Do NOT share your code:
While it is natural for students to help each other outside of lab, students retain more knowledge if they attempt to write and debug code on their own. It is acceptable for students to help each other understand general concepts, but students are prohibited from sharing their code or writing code for another student. The only exception is when you are working with a designated partner for a lecture activity or group project, and in these cases, the only collaboration and sharing permitted is between designated lecture activitiy pairs or group members.
Ask for appropriate help:
It is appropriate to ask for or provide help solving a coding problem as long as it is done in a general or abstract way. Appropriate examples include: helping a peer understand an error message, sharing debugging strategies, or explaining a concept related to a specific problem. But, it is inappropriate to have any other students (including tutors) solve your problems directly.

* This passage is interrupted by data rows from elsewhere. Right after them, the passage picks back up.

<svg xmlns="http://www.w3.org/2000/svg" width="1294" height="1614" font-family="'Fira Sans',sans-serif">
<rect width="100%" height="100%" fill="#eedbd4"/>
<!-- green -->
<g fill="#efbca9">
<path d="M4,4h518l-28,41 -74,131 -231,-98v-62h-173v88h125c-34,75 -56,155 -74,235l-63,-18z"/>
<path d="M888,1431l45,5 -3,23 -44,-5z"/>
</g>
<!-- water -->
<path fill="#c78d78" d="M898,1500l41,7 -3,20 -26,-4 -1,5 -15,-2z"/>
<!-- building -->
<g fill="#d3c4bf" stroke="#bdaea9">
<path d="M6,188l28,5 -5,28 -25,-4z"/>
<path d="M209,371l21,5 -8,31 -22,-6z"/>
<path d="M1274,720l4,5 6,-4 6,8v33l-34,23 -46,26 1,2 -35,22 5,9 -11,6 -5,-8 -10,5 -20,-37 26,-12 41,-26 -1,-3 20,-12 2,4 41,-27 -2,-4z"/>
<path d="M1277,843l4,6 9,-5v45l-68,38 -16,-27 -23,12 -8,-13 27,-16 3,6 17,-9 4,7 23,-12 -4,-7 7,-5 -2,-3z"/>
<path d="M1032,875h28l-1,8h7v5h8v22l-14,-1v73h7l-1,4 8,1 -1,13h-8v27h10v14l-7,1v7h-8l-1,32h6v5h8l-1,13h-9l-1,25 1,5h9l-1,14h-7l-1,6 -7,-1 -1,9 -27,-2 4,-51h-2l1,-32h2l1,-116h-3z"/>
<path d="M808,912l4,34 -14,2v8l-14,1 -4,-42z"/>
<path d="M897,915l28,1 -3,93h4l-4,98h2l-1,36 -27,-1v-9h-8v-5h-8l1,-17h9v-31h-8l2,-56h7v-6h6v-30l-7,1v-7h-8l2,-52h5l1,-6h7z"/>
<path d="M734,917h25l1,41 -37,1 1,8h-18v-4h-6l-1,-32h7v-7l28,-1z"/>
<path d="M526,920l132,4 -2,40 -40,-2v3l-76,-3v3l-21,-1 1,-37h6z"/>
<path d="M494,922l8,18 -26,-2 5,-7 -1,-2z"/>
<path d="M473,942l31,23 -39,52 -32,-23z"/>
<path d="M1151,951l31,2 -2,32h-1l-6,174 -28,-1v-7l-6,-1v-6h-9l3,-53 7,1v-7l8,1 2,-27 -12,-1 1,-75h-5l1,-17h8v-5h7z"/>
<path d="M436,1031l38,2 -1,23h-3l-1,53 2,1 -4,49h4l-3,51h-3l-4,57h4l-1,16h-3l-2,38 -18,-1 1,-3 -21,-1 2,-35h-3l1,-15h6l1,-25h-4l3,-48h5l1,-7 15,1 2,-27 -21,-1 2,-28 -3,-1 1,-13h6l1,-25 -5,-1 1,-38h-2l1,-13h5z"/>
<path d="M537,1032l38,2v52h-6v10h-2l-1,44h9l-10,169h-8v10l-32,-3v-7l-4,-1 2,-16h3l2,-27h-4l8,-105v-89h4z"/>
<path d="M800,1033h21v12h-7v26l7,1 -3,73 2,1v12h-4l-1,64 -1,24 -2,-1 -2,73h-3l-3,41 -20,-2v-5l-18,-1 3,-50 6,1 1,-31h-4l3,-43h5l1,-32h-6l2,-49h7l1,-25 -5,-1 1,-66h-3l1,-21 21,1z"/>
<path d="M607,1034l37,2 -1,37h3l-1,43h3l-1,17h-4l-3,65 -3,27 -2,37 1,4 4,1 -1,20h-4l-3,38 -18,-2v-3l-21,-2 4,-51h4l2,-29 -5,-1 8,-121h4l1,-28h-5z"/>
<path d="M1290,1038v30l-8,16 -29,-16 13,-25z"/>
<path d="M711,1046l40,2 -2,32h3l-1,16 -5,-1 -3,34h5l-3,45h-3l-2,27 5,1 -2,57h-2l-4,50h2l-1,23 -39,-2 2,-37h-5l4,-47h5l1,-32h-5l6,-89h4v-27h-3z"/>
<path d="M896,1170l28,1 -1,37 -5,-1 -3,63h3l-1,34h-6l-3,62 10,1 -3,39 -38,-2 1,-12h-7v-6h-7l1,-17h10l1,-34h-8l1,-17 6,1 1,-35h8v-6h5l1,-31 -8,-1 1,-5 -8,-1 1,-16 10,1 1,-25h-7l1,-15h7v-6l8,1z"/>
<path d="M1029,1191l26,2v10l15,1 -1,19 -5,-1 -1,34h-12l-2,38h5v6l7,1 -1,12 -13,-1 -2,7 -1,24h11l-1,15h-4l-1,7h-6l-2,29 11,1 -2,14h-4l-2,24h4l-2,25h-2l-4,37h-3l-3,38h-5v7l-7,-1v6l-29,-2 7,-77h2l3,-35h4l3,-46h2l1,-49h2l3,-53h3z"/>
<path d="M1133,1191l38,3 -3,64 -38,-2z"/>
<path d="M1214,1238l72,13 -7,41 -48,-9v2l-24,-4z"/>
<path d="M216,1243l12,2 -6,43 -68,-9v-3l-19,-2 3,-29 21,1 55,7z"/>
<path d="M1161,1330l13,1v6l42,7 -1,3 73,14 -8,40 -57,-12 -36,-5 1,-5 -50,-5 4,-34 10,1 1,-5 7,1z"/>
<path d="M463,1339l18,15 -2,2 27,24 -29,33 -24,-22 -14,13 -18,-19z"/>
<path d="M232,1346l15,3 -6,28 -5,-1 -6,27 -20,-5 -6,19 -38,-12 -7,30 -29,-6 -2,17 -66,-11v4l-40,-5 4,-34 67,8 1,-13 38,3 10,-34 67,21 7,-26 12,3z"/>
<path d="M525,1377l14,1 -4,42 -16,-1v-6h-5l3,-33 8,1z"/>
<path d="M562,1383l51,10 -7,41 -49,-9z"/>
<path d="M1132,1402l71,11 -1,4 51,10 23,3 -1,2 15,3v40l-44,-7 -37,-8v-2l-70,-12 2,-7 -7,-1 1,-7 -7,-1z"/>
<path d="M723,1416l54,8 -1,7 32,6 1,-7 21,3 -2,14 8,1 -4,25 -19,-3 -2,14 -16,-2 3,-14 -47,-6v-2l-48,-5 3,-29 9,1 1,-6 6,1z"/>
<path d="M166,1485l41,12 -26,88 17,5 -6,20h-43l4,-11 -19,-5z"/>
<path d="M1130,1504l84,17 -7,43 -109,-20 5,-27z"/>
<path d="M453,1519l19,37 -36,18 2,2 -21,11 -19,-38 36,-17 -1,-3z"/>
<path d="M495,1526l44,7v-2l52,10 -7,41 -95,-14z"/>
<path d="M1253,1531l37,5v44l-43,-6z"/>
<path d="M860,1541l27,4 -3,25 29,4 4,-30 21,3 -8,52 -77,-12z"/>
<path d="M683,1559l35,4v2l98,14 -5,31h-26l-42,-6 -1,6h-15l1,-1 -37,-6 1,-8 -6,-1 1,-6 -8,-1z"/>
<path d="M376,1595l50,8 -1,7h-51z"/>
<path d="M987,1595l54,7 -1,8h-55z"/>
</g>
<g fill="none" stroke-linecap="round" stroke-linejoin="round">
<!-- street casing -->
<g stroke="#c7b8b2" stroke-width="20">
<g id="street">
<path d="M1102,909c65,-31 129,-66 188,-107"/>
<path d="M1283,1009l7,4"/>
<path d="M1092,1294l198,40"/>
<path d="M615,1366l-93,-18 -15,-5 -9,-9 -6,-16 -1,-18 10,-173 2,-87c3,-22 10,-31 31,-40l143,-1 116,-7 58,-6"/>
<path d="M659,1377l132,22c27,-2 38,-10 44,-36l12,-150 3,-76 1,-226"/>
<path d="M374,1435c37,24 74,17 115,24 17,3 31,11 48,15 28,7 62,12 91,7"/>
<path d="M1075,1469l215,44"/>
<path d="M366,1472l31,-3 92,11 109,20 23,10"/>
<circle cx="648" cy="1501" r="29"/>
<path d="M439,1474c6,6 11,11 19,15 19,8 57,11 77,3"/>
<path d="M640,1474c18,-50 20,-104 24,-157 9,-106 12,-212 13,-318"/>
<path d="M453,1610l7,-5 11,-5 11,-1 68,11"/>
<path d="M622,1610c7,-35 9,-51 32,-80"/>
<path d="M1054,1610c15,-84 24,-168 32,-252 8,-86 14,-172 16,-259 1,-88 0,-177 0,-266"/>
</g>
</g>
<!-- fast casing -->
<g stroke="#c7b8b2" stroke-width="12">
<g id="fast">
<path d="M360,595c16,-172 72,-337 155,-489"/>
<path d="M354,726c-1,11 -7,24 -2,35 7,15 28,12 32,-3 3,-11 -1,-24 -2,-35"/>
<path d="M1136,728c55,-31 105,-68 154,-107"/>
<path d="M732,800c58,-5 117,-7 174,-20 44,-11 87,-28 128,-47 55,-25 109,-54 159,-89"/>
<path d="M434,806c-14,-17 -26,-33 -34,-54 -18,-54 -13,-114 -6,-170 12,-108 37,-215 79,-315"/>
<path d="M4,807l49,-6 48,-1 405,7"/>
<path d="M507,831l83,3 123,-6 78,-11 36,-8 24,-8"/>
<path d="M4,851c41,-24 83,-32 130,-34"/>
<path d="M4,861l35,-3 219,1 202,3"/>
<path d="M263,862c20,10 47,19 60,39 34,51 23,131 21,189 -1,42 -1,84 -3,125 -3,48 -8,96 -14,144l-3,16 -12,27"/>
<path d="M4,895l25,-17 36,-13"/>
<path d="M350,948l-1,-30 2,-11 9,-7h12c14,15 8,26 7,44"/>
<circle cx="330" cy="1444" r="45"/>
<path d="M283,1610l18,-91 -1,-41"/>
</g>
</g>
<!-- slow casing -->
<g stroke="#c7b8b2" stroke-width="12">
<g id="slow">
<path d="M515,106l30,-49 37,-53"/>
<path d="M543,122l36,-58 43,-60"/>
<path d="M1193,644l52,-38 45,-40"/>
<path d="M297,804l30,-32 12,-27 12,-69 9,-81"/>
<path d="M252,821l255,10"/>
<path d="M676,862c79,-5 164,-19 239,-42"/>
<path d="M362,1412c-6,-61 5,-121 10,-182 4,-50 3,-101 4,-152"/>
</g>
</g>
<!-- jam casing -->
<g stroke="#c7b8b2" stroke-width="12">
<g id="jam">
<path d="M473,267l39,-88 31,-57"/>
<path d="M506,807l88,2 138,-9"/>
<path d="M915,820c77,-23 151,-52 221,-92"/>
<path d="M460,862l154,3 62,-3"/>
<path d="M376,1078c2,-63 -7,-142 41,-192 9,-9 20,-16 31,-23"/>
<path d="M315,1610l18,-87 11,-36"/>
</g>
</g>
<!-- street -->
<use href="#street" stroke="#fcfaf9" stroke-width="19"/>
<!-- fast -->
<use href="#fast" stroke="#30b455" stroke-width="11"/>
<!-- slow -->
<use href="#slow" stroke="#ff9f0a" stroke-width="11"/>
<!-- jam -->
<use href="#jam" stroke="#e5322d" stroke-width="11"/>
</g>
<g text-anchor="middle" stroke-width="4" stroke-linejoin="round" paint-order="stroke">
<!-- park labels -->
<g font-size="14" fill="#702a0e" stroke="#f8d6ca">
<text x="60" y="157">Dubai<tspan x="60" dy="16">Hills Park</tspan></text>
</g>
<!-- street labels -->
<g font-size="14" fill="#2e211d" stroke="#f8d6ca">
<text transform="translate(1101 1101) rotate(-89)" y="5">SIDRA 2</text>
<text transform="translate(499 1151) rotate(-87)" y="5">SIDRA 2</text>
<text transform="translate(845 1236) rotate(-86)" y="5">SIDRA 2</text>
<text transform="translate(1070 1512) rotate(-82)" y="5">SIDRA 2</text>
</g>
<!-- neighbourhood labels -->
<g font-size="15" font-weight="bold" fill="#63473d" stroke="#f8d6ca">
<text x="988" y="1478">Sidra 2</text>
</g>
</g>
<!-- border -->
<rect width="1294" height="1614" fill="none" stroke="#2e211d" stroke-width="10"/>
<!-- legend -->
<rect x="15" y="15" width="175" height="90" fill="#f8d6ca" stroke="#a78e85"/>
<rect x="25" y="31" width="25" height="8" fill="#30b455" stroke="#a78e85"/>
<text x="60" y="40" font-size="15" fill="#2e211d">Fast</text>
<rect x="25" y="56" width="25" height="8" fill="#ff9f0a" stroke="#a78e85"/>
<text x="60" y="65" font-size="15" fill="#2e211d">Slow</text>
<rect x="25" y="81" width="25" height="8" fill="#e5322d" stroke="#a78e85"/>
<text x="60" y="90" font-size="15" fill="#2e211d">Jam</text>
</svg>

Seeking excessive help is a form of cheating. Inappropriate help includes: Asking a peer or tutor to write code for you, looking at another student's working solution, or receiving excessive (step-by-step) help in directly completing an assignment.
Strive to be independent:
An important goal in this course is for students to continue to hone strategies for becoming more independent with respect to problem solving, coding, and debugging. Requiring excessive help indicates that you have not put forth independent effort on a homework or project. The best way to become an independent programmer is to program often. Experiment with a few lines of code (compile, test and debug constantly). The design of this course will naturally require you to do the programming activities needed to be successful. But, if someone else completes these activities for you, it will show on the midterm and final exam when you are asked to write code without help.